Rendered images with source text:
───

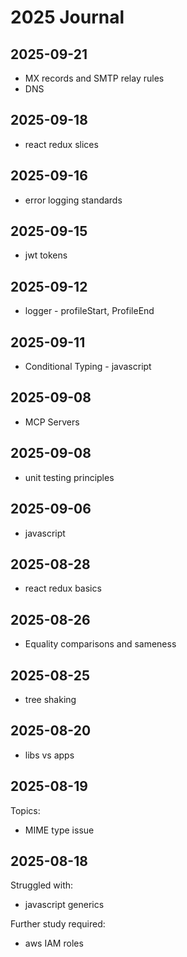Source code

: # 2025 Journal

## 2025-09-21
- MX records and SMTP relay rules
- DNS

## 2025-09-18
- react redux slices

## 2025-09-16
- error logging standards

## 2025-09-15
- jwt tokens

## 2025-09-12
- logger - profileStart, ProfileEnd

## 2025-09-11
- Conditional Typing - javascript

## 2025-09-08
- MCP Servers

## 2025-09-08
- unit testing principles

## 2025-09-06
- javascript 

## 2025-08-28
- react redux basics

## 2025-08-26
- Equality comparisons and sameness

## 2025-08-25
- tree shaking

## 2025-08-20
- libs vs apps

## 2025-08-19
Topics:
- MIME type issue
  
## 2025-08-18
Struggled with:
- javascript generics

Further study required:
- aws IAM roles


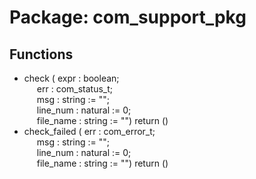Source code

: # Package: com_support_pkg

## Functions
- check <font id="function_arguments">( expr      : boolean;<br><span style="padding-left:20px"> err       : com_status_t;<br><span style="padding-left:20px"> msg       : string  := "";<br><span style="padding-left:20px"> line_num  : natural := 0;<br><span style="padding-left:20px"> file_name : string  := "") </font> <font id="function_return">return ()</font>
- check_failed <font id="function_arguments">( err       : com_error_t;<br><span style="padding-left:20px"> msg       : string  := "";<br><span style="padding-left:20px"> line_num  : natural := 0;<br><span style="padding-left:20px"> file_name : string  := "") </font> <font id="function_return">return ()</font>
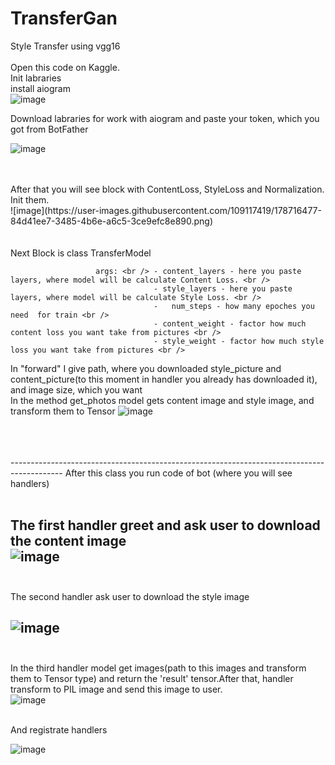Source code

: # TransferGan
Style Transfer using vgg16<br />
<br />
Open this code on Kaggle.<br />
Init labraries <br />
install aiogram <br />
![image](https://user-images.githubusercontent.com/109117419/178713057-ffe33423-cf29-4e91-9240-8639ff59aa3f.png)


Download labraries for work with aiogram and paste your token, which you got from BotFather  <br />

![image](https://user-images.githubusercontent.com/109117419/178716233-394a789f-5e78-4911-9b4e-ec9cdfa3f559.png)

<br />
<br />
After that you will see block with ContentLoss, StyleLoss and Normalization. Init them.     <br />
![image](https://user-images.githubusercontent.com/109117419/178716477-84d41ee7-3485-4b6e-a6c5-3ce9efc8e890.png)

 <br />
 <br />
 <br />
Next Block is class TransferModel <br />

                       args: <br /> - content_layers - here you paste layers, where model will be calculate Content Loss. <br />
                                    - style_layers - here you paste layers, where model will be calculate Style Loss. <br />
                                    -   num_steps - how many epoches you need  for train <br />
                                    - content_weight - factor how much content loss you want take from pictures <br />
                                    - style_weight - factor how much style loss you want take from pictures <br />
In "forward" I give path, where you downloaded style_picture and content_picture(to this moment in handler you already has downloaded it), and image size, which you want <br />
In the method get_photos model gets content image and style image, and transform them to Tensor
![image](https://user-images.githubusercontent.com/109117419/178716802-4d076e39-c58b-42c5-94fd-c0c6d50ad881.png)


<br />
<br />
<br />
-------------------------------------------------------------------------------------------
After this class you run code of bot (where you will see handlers) <br />

<br />

The first handler greet and ask user to download the content image <br />
![image](https://user-images.githubusercontent.com/109117419/178718805-0678eb25-48b9-4b50-976f-9011391aecfe.png)
<br />
<br />
-------------------------------------------------------------------------------------------
The second handler ask user to download the style image <br />

![image](https://user-images.githubusercontent.com/109117419/178719548-7dde7044-d8c6-46cd-8203-8ab04d85797e.png)
<br />
<br />
-------------------------------------------------------------------------------------------

In the third handler model get images(path to this images and transform them to Tensor type) and return the 'result' tensor.After that, handler transform to PIL image
                                                                                                                                         and send this image to user.  <br />
![image](https://user-images.githubusercontent.com/109117419/178721314-12314508-c19c-42ba-814c-c31fd7b82231.png)

<br />
And registrate handlers <br />

![image](https://user-images.githubusercontent.com/109117419/178721737-f5606faa-9e3d-4a20-b3be-4ae0c787c667.png)


        
                                                                                                                                        



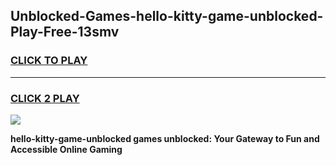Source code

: 
## Unblocked-Games-hello-kitty-game-unblocked-Play-Free-13smv
<h3>
<a href="https://premium76.site?title=hello-kitty-game-unblocked&ref=10A">CLICK TO PLAY</a></h3>
<hr>

<h3>
<a href="https://premium76.site?title=hello-kitty-game-unblocked&ref=10A">CLICK 2 PLAY</a>
  
</h3>

<a href="https://premium76.site?title=hello-kitty-game-unblocked&ref=10A"><img src="https://clearcache.store/games.png"></a>


**hello-kitty-game-unblocked games unblocked: Your Gateway to Fun and Accessible Online Gaming**
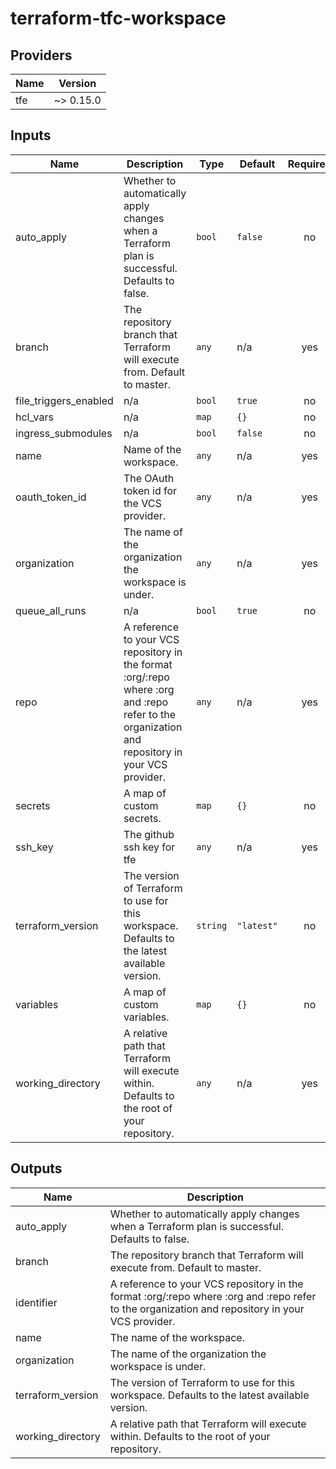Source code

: # terraform-tfc-workspace

<!-- BEGINNING OF PRE-COMMIT-TERRAFORM DOCS HOOK -->
## Providers

| Name | Version |
|------|---------|
| tfe | ~> 0.15.0 |

## Inputs

| Name | Description | Type | Default | Required |
|------|-------------|------|---------|:-----:|
| auto\_apply | Whether to automatically apply changes when a Terraform plan is successful. Defaults to false. | `bool` | `false` | no |
| branch | The repository branch that Terraform will execute from. Default to master. | `any` | n/a | yes |
| file\_triggers\_enabled | n/a | `bool` | `true` | no |
| hcl\_vars | n/a | `map` | `{}` | no |
| ingress\_submodules | n/a | `bool` | `false` | no |
| name | Name of the workspace. | `any` | n/a | yes |
| oauth\_token\_id | The OAuth token id for the VCS provider. | `any` | n/a | yes |
| organization | The name of the organization the workspace is under. | `any` | n/a | yes |
| queue\_all\_runs | n/a | `bool` | `true` | no |
| repo | A reference to your VCS repository in the format :org/:repo where :org and :repo refer to the organization and repository in your VCS provider. | `any` | n/a | yes |
| secrets | A map of custom secrets. | `map` | `{}` | no |
| ssh\_key | The github ssh key for tfe | `any` | n/a | yes |
| terraform\_version | The version of Terraform to use for this workspace. Defaults to the latest available version. | `string` | `"latest"` | no |
| variables | A map of custom variables. | `map` | `{}` | no |
| working\_directory | A relative path that Terraform will execute within. Defaults to the root of your repository. | `any` | n/a | yes |

## Outputs

| Name | Description |
|------|-------------|
| auto\_apply | Whether to automatically apply changes when a Terraform plan is successful. Defaults to false. |
| branch | The repository branch that Terraform will execute from. Default to master. |
| identifier | A reference to your VCS repository in the format :org/:repo where :org and :repo refer to the organization and repository in your VCS provider. |
| name | The name of the workspace. |
| organization | The name of the organization the workspace is under. |
| terraform\_version | The version of Terraform to use for this workspace. Defaults to the latest available version. |
| working\_directory | A relative path that Terraform will execute within. Defaults to the root of your repository. |

<!-- END OF PRE-COMMIT-TERRAFORM DOCS HOOK -->
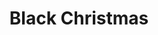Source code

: ---
title: "Black Christmas"
year: 1974
rating: 3.5
stars: "★★★½"
rewatched: false
permalink: "black-christmas"
watched_on: 2021-12-28
---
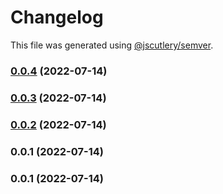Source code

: # Changelog

This file was generated using [@jscutlery/semver](https://github.com/jscutlery/semver).

### [0.0.4](https://github.com/yurikrupnik/nx-go-playground/compare/next-app-0.0.3...next-app-0.0.4) (2022-07-14)

### [0.0.3](https://github.com/yurikrupnik/nx-go-playground/compare/next-app-0.0.2...next-app-0.0.3) (2022-07-14)

### [0.0.2](https://github.com/yurikrupnik/nx-go-playground/compare/next-app-0.0.1...next-app-0.0.2) (2022-07-14)

### 0.0.1 (2022-07-14)

### 0.0.1 (2022-07-14)
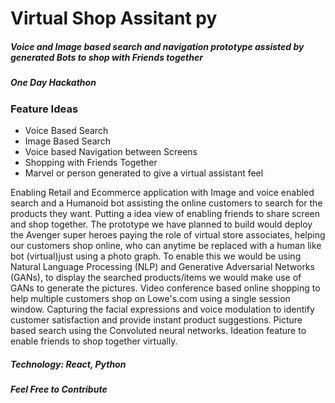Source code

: 

# Virtual Shop Assitant py
##### Voice and Image based search and navigation prototype assisted by generated Bots to shop with Friends together
##### One Day Hackathon

### Feature Ideas

- Voice Based Search
- Image Based Search
- Voice based Navigation between Screens
- Shopping with Friends Together
- Marvel or person generated to give a virtual assistant feel


 Enabling Retail and Ecommerce application with Image and voice enabled search and a Humanoid bot assisting the online customers to search for the products they want. Putting a idea view of enabling friends to share screen and shop together. 
The prototype we have planned to build would deploy the Avenger super heroes paying the role of virtual store associates, helping our customers shop online, who can anytime be replaced with a human like bot (virtual)just using a photo graph. 
To enable this we would be using Natural Language Processing (NLP) and Generative Adversarial Networks (GANs), to display the searched products/items we would make use of GANs to generate the pictures. 
Video conference based online shopping to help multiple customers shop on Lowe's.com using a single session window. 
Capturing the facial expressions and voice modulation to identify customer satisfaction and provide instant product suggestions. 
Picture based search using the Convoluted neural networks.
Ideation feature to enable friends to shop together virtually.

##### Technology: React, Python


##### Feel Free to Contribute
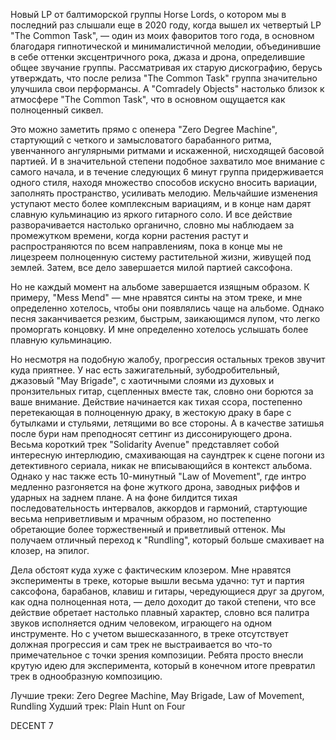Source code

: Новый LP от балтиморской группы Horse Lords, о котором мы в последний раз слышали еще в 2020 году, когда вышел их четвертый LP "The Common Task", — один из моих фаворитов того года, в основном благодаря гипнотической и минималистичной мелодии, объединившие в себе оттенки эксцентричного рока, джаза и дрона, определившие общее звучание группы. Рассматривая их старую дискографию, берусь утверждать, что после релиза "The Common Task" группа значительно улучшила свои перформансы. А "Comradely Objects" настолько близок к атмосфере "The Common Task", что в основном ощущается как полноценный сиквел.

Это можно заметить прямо с опенера "Zero Degree Machine", стартующий с четкого и замысловатого барабанного ритма, увенчанного ангулярными ритмами и искаженной, нисходящей басовой партией. И в значительной степени подобное захватило мое внимание с самого начала, и в течение следующих 6 минут группа придерживается одного стиля, находя множество способов искусно вносить вариации, заполнять пространство, усиливать мелодию. Мельчайшие изменения уступают место более комплексным вариациям, и в конце нам дарят славную кульминацию из яркого гитарного соло. И все действие разворачивается настолько органично, словно мы наблюдаем за промежутком времени, когда корни растения растут и распространяются по всем направлениям, пока в конце мы не лицезреем полноценную систему растительной жизни, живущей под землей. Затем, все дело завершается милой партией саксофона.

Но не каждый момент на альбоме завершается изящным образом. К примеру, "Mess Mend" — мне нравятся синты на этом треке, и мне определенно хотелось, чтобы они появлялись чаще на альбоме. Однако песня заканчивается резким, быстрым, заикающимся лупом, что легко проморгать концовку. И мне определенно хотелось услышать более плавную кульминацию.

Но несмотря на подобную жалобу, прогрессия остальных треков звучит куда приятнее. У нас есть зажигательный, зубодробительный, джазовый "May Brigade", с хаотичными слоями из духовых и пронзительных гитар, сцепленных вместе так, словно они борются за ваше внимание. Действие начинается как тихая ссора, постепенно перетекающая в полноценную драку, в жестокую драку в баре с бутылками и стульями, летящими во все стороны. А в качестве затишья после бури нам преподносят сеттинг из диссонирующего дрона. Весьма короткий трек "Solidarity Avenue" представляет собой интересную интерлюдию, смахивающая на саундтрек к сцене погони из детективного сериала, никак не вписывающийся в контекст альбома. Однако у нас также есть 10-минутный "Law of Movement", где интро медленно разгоняется на фоне жуткого дрона, заводных риффов и ударных на заднем плане. А на фоне билдится тихая последовательность интервалов, аккордов и гармоний, стартующие весьма неприветливым и мрачным образом, но постепенно обретающие более торжественный и приветливый оттенок. Мы получаем отличный переход к "Rundling", который больше смахивает на клозер, на эпилог.

Дела обстоят куда хуже с фактическим клозером. Мне нравятся эксперименты в треке, которые вышли весьма удачно: тут и партия саксофона, барабанов, клавиш и гитары, чередующиеся друг за другом, как одна полноценная нота, — дело доходит до такой степени, что все действие обретает настолько плавный характер, словно вся палитра звуков исполняется одним человеком, играющего на одном инструменте. Но с учетом вышесказанного, в треке отсутствует должная прогрессия и сам трек не выстраивается во что-то примечательное с точки зрения композиции. Ребята просто внесли крутую идею для эксперимента, который в конечном итоге превратил трек в однообразную композицию.

Лучшие треки: Zero Degree Machine, May Brigade, Law of Movement,
Rundling
Худший трек: Plain Hunt on Four

DECENT 7
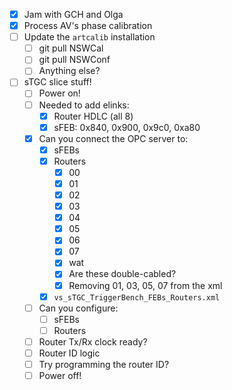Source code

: - [x] Jam with GCH and Olga
- [x] Process AV's phase calibration
- [ ] Update the `artcalib` installation
  - [ ] git pull NSWCal
  - [ ] git pull NSWConf
  - [ ] Anything else?
- [ ] sTGC slice stuff!
  - [ ] Power on!
  - [ ] Needed to add elinks:
    - [x] Router HDLC (all 8)
    - [x] sFEB: 0x840, 0x900, 0x9c0, 0xa80
  - [x] Can you connect the OPC server to:
    - [x] sFEBs
    - [x] Routers
      - [x] 00
      - [x] 01
      - [x] 02
      - [x] 03
      - [x] 04
      - [x] 05
      - [x] 06
      - [x] 07
      - [x] wat
      - [x] Are these double-cabled?
      - [x] Removing 01, 03, 05, 07 from the xml
    - [x] `vs_sTGC_TriggerBench_FEBs_Routers.xml`
  - [ ] Can you configure:
    - [ ] sFEBs
    - [ ] Routers
  - [ ] Router Tx/Rx clock ready?
  - [ ] Router ID logic
  - [ ] Try programming the router ID?
  - [ ] Power off!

───

TASK OBJECTIVE:
Retype the lines running from the line containing "# Package: com_support_pkg" through the line containing "Next Block is class TransferModel <br />", both included, without changing anything. Leave the pictures out of your answer.

OUTPUT OF THE TASK:
: # Package: com_support_pkg

## Functions
- check <font id="function_arguments">( expr      : boolean;<br><span style="padding-left:20px"> err       : com_status_t;<br><span style="padding-left:20px"> msg       : string  := "";<br><span style="padding-left:20px"> line_num  : natural := 0;<br><span style="padding-left:20px"> file_name : string  := "") </font> <font id="function_return">return ()</font>
- check_failed <font id="function_arguments">( err       : com_error_t;<br><span style="padding-left:20px"> msg       : string  := "";<br><span style="padding-left:20px"> line_num  : natural := 0;<br><span style="padding-left:20px"> file_name : string  := "") </font> <font id="function_return">return ()</font>
Source code

: # TransferGan
Style Transfer using vgg16<br />
<br />
Open this code on Kaggle.<br />
Init labraries <br />
install aiogram <br />
![image](https://user-images.githubusercontent.com/109117419/178713057-ffe33423-cf29-4e91-9240-8639ff59aa3f.png)


Download labraries for work with aiogram and paste your token, which you got from BotFather  <br />

![image](https://user-images.githubusercontent.com/109117419/178716233-394a789f-5e78-4911-9b4e-ec9cdfa3f559.png)

<br />
<br />
After that you will see block with ContentLoss, StyleLoss and Normalization. Init them.     <br />
![image](https://user-images.githubusercontent.com/109117419/178716477-84d41ee7-3485-4b6e-a6c5-3ce9efc8e890.png)

 <br />
 <br />
 <br />
Next Block is class TransferModel <br />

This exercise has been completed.